Text
----------------

Supreme Court of New York, Second Department

January 10, 2018

In the Matter of Sierra Club, et al., appellants,
v.
Joseph Martens, Commissioner, New York State Department of Environmental Conservation, et al., respondents.

         APPEAL by the petitioners, in a proceeding pursuant to CPLR article 78 to review a determination of the New York State Department of Environmental Conservation dated November 15, 2013, as amended March 7, 2014, which granted the application of the respondent Trans Canada Ravenswood, LLC, for a water withdrawal permit pursuant to Environmental Conservation Law § 15-1501(9), from a judgment of the Supreme Court (Robert J. McDonald, J.), entered December 10, 2014, in Queens County, which, upon decisions of the same court dated October 1, 2014, and October 2, 2014, respectively, denied the petition and dismissed the proceeding

          Lippes & Lippes, Buffalo, NY (Richard J. Lippes of counsel), Rachel Treichler, Hammondsport, NY, Gary Abraham, Allegany, NY, and Jonathan L. Geballe, New York, NY, for appellants (one brief filed).

----------------

Given data

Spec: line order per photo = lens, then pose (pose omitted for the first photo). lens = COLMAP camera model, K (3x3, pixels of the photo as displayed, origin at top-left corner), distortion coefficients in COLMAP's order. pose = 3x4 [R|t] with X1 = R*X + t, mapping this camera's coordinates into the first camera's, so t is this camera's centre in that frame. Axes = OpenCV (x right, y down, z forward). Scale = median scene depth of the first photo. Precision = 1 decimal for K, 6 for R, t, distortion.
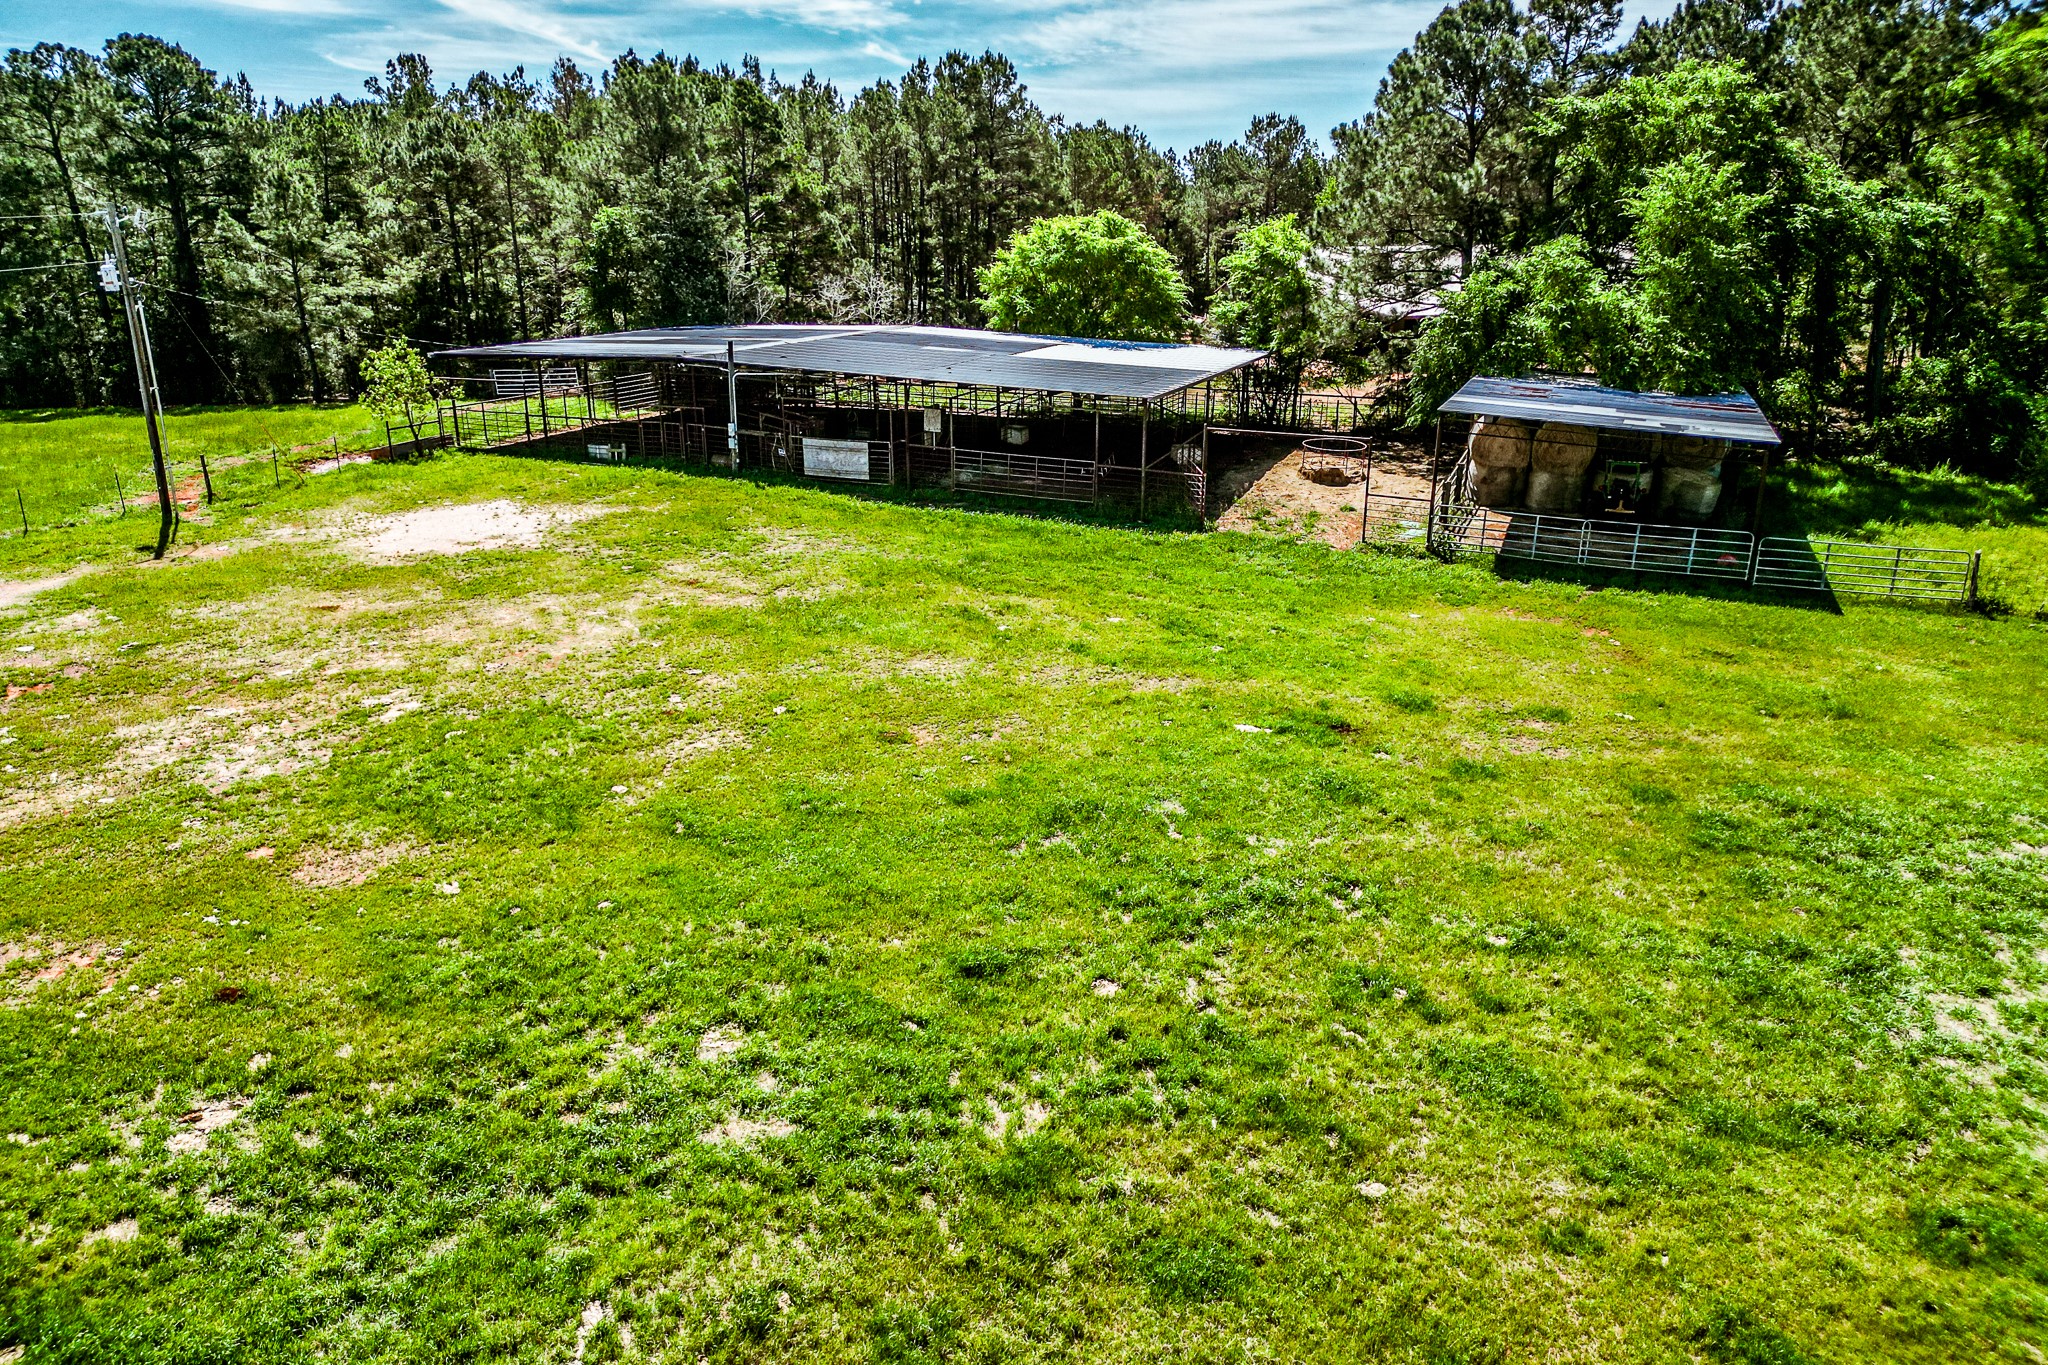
lens RADIAL K [[1439.6, 0, 1028.4], [0, 1439.6, 692.6], [0, 0, 1]] dist [0.071680, -0.061889]
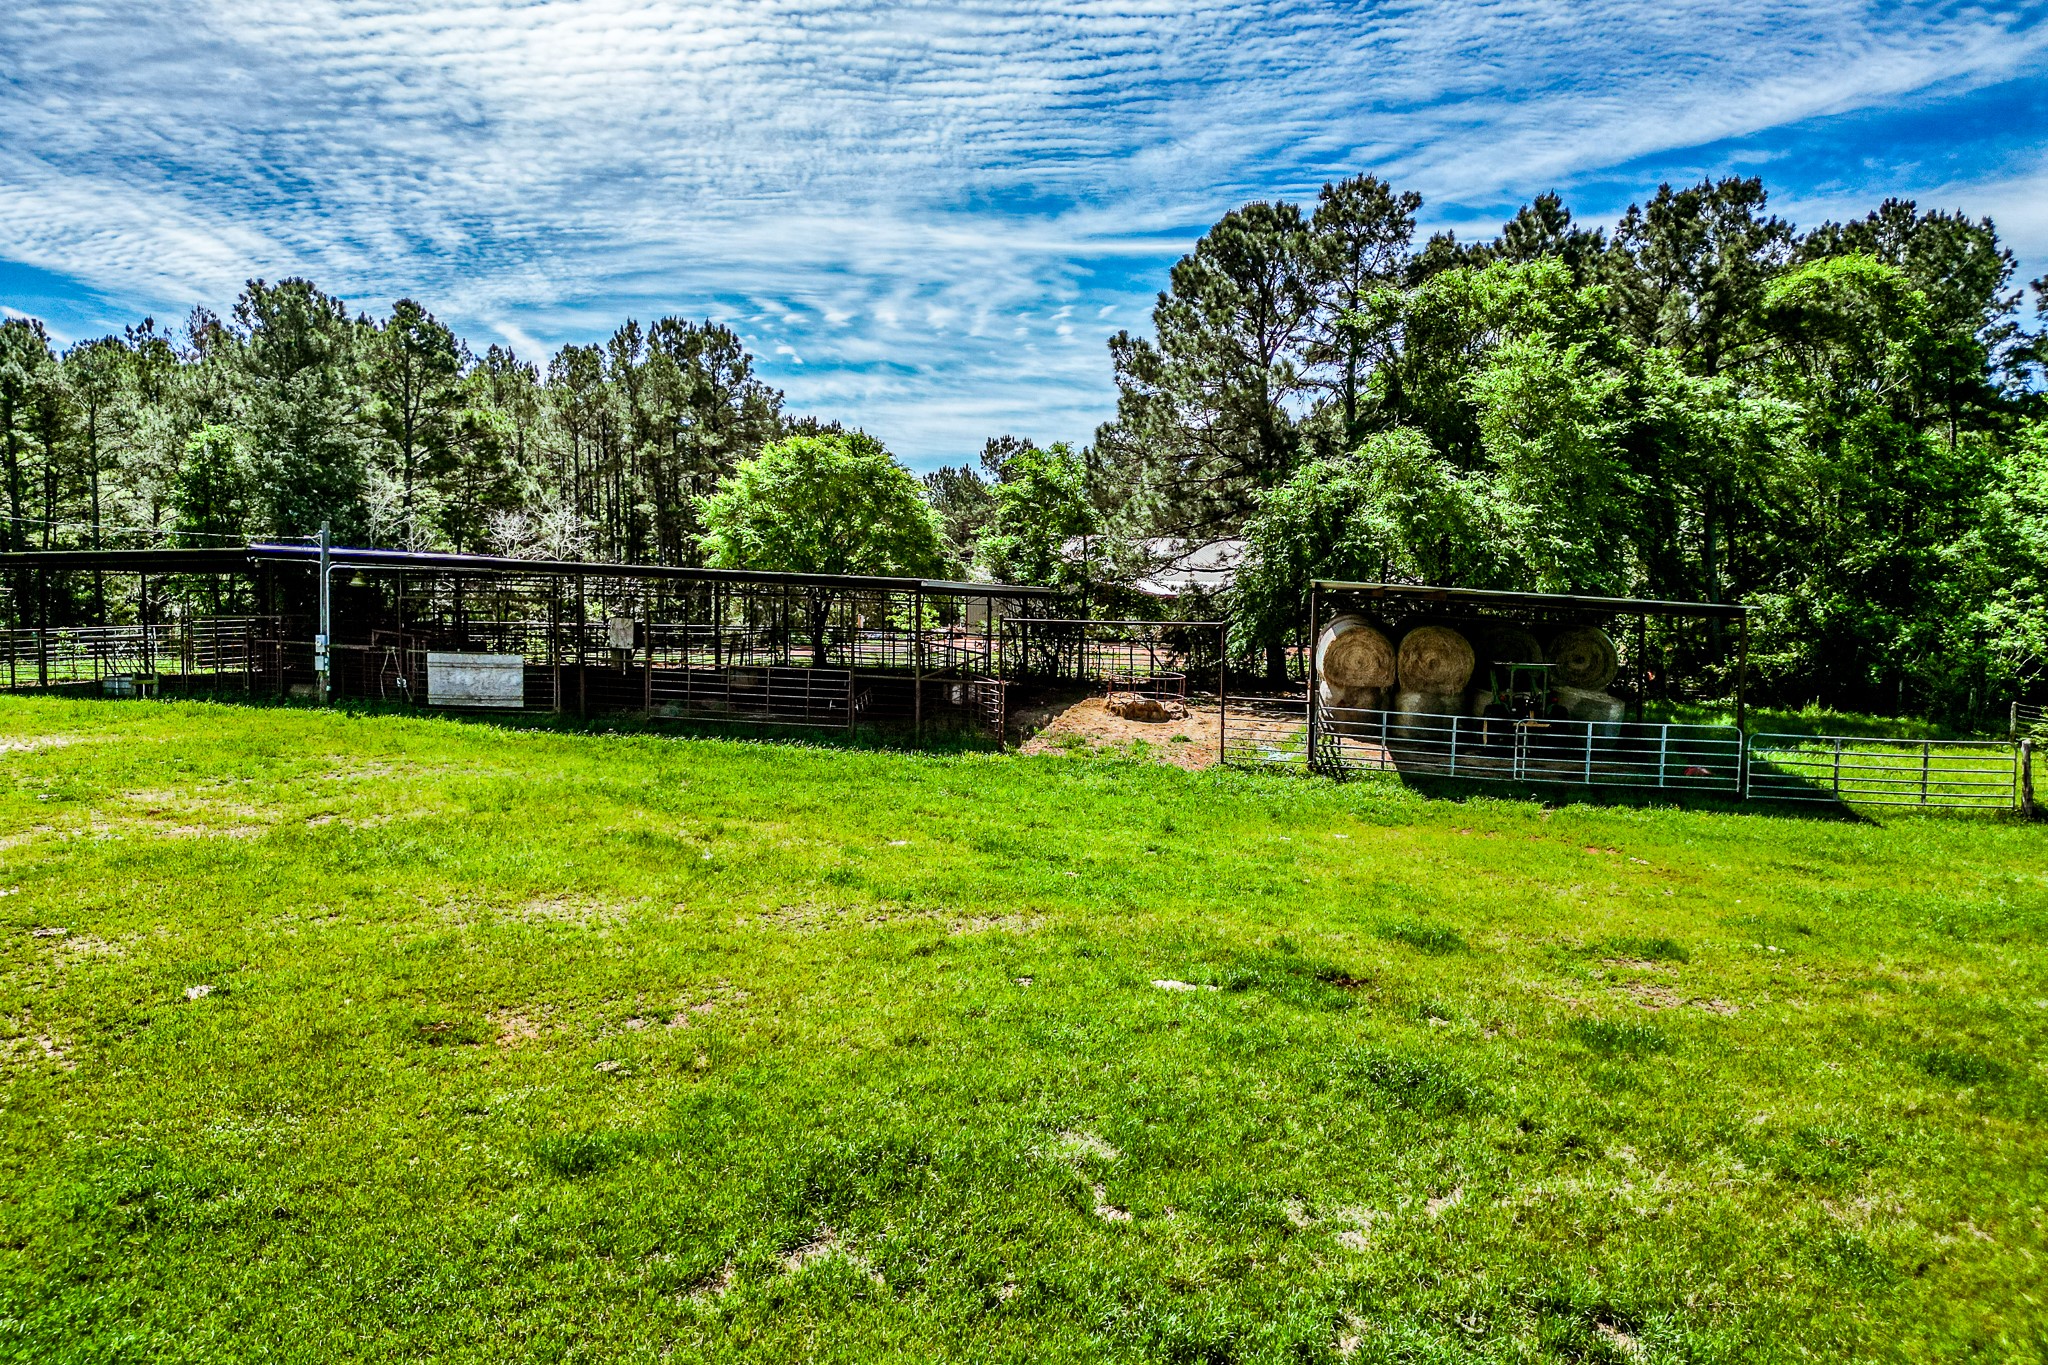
lens RADIAL K [[1439.6, 0, 1034.7], [0, 1439.6, 688.4], [0, 0, 1]] dist [0.071680, -0.061889]
pose [[0.982453, -0.004393, 0.186456, 0.002513], [0.049585, 0.969896, -0.238417, 0.027985], [-0.179796, 0.243479, 0.953096, 0.313261]]
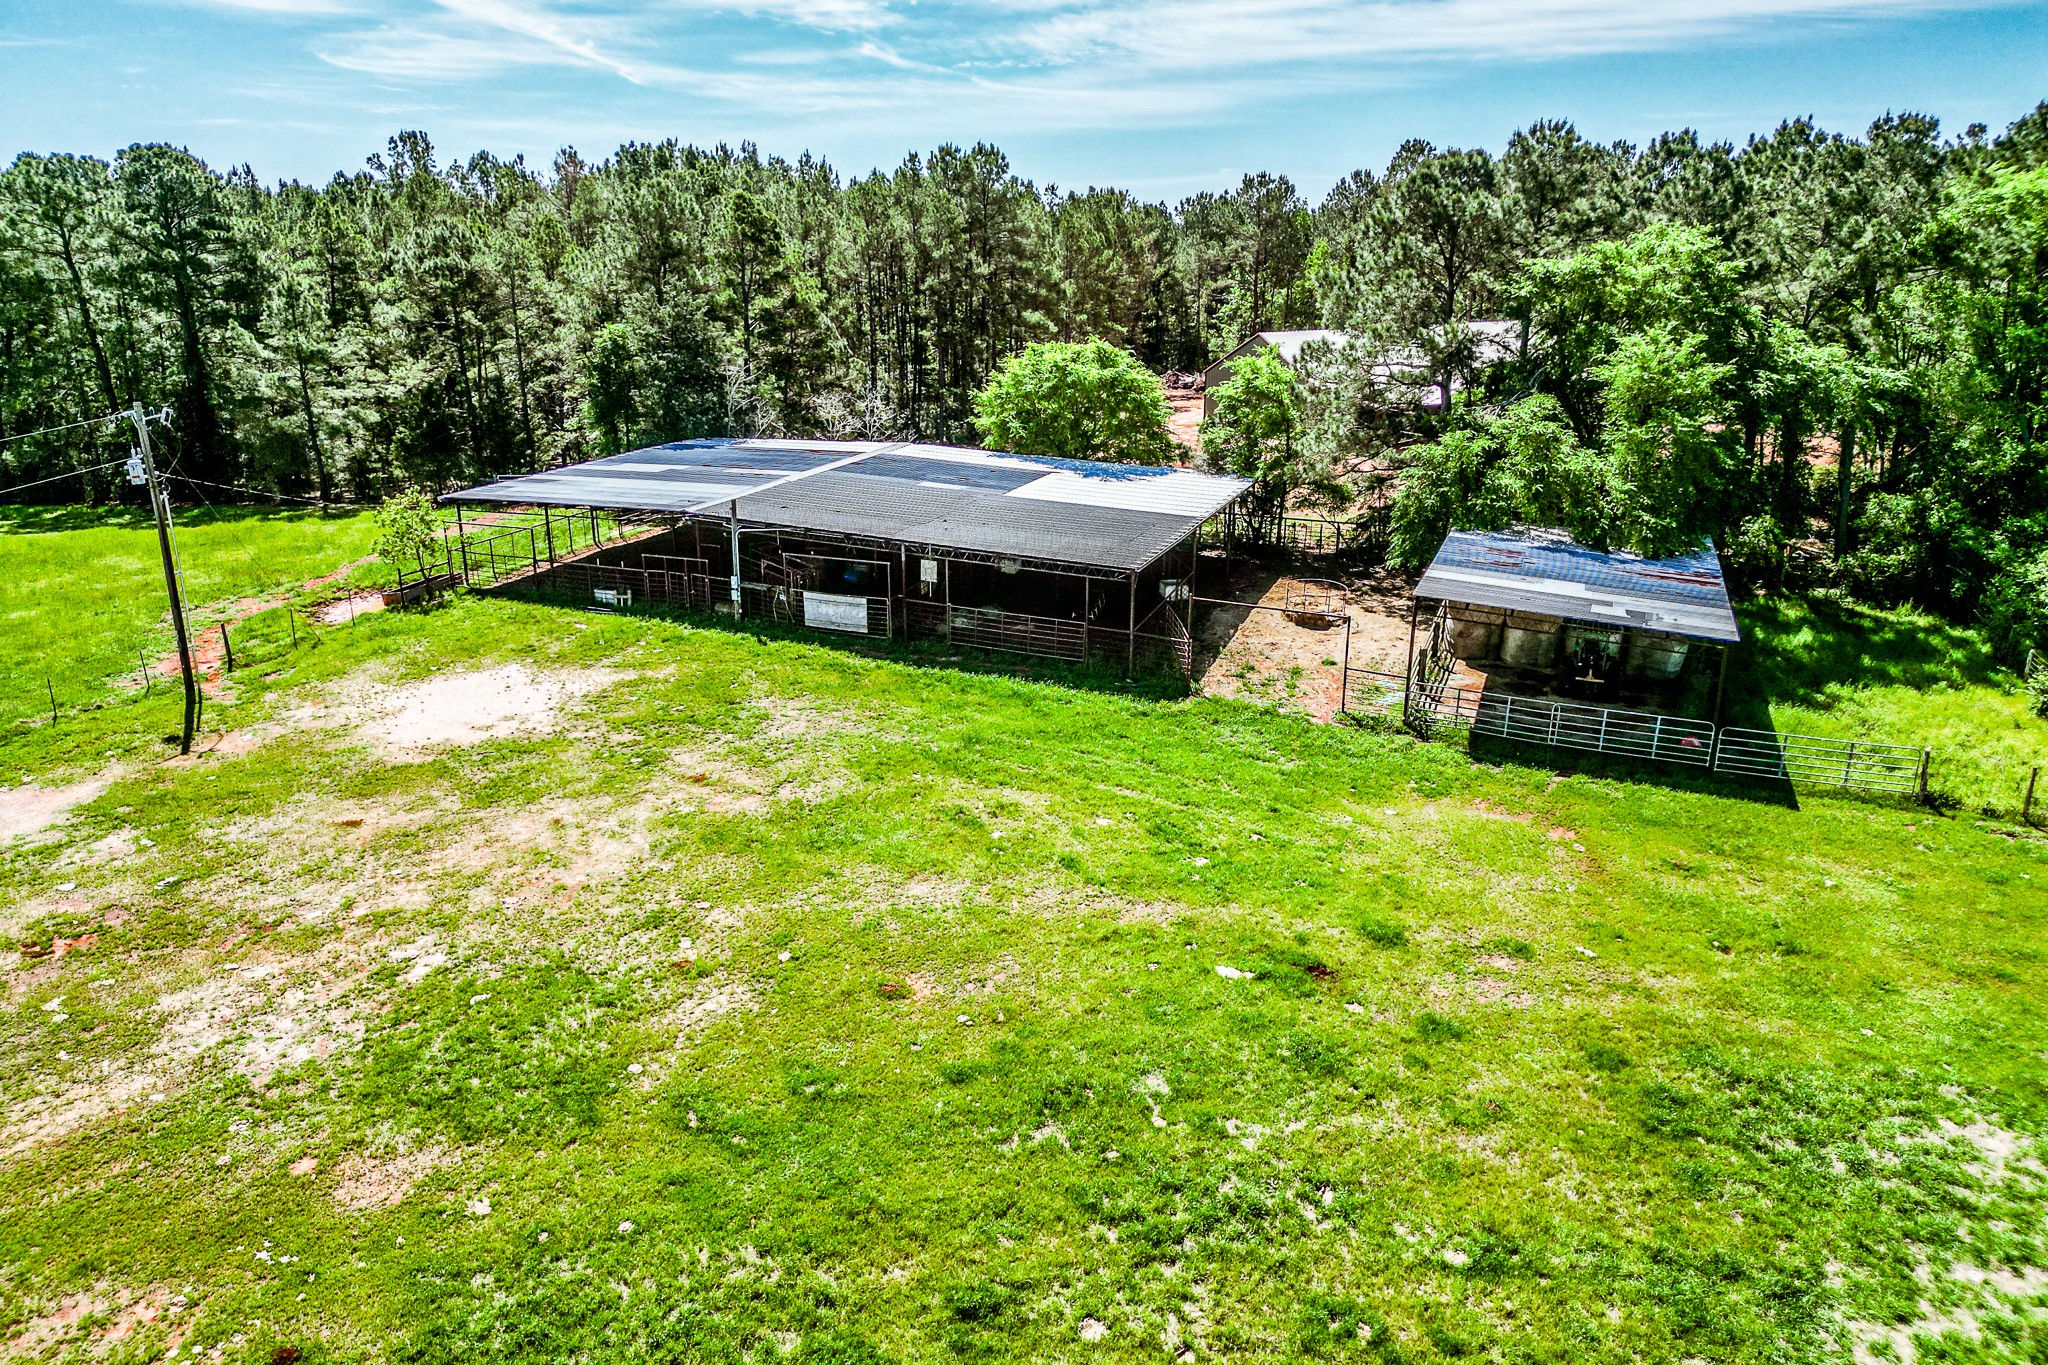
lens RADIAL K [[1439.6, 0, 1028.3], [0, 1439.6, 692.5], [0, 0, 1]] dist [0.071680, -0.061889]
pose [[0.999991, -0.000467, 0.004241, 0.000735], [0.000467, 1.000000, -0.000052, -0.118176], [-0.004241, 0.000054, 0.999991, -0.037935]]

----------------

Work request
In the court caption, restate the stretch from "January 10, 2018" through "et al., respondents.", replacing "respondents" with "appellees".

Answer space
January 10, 2018

In the Matter of Sierra Club, et al., appellants,
v.
Joseph Martens, Commissioner, New York State Department of Environmental Conservation, et al., appellees.